I will digress from my specific considerations about The Sydney School of Sculpture briefly,
to consider the nature and layout of the blog which favours the present most recent posts as the most pressing posts to read.
Such a layout presupposes that the new will provide the most illuminating insights. It as if the light of day will be accompanied by a new insight.
History and the most recent history, which has been so preoccupied by the new, has clearly shown this notion is false.
Even given that my current insight about the nature of blogs has some merit, a serious reader will find an ultimately more sustaining depth below this surface. This post is floating on a depth of posts that stack up into the past.
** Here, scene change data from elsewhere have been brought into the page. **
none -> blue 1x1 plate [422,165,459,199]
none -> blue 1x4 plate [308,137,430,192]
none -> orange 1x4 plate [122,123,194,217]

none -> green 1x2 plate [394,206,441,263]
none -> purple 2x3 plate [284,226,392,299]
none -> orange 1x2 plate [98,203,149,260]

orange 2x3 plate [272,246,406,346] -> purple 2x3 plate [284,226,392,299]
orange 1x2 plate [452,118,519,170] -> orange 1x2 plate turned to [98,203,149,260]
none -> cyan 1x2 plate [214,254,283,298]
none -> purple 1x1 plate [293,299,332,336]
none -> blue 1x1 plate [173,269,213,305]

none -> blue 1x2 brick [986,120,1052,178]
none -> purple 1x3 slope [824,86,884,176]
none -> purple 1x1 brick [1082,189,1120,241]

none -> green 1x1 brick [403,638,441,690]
Scrolling so far would appear, by the architecture of the blog, too fraught. The past is the enemy to which we have turned our back, apparently. It is somehow dark and grimy.
Given this nature, I would invite my readers to subvert that inclination.
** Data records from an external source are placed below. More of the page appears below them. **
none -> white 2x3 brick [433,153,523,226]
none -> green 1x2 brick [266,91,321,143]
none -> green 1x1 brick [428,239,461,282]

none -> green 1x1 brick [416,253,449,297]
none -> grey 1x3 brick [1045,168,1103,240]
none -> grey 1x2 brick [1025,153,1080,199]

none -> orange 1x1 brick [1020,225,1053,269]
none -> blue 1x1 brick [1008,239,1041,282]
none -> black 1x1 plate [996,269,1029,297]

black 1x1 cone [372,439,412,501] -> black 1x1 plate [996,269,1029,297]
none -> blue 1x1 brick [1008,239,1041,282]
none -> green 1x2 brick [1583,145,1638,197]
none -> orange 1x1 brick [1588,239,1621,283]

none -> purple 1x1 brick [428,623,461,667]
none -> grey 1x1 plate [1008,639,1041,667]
Similarly, new sculpture's closest companions are the sculptures that preceded them.
We would be foolhardy, given the tradition of sculpture that Sydney has hosted for fifty years, not to browse on it, to savour it. In doing so we will be enriched and not so perched on the precipice of an unreliable present.
We should do this even in the recognition of a certain inbuilt repulsion to the favoured material of the movement (steel).
After all, that is only the tip of the iceberg.
There is no place for the blog in the steady, even progress of The Sydney School of Sculpture. It does provide a platform however for these considerations and for its failings, I am grateful.I mention this, having noticed that the most recent posts attract the most readers.
With time the skin wrinkles. Truth however becomes more taut.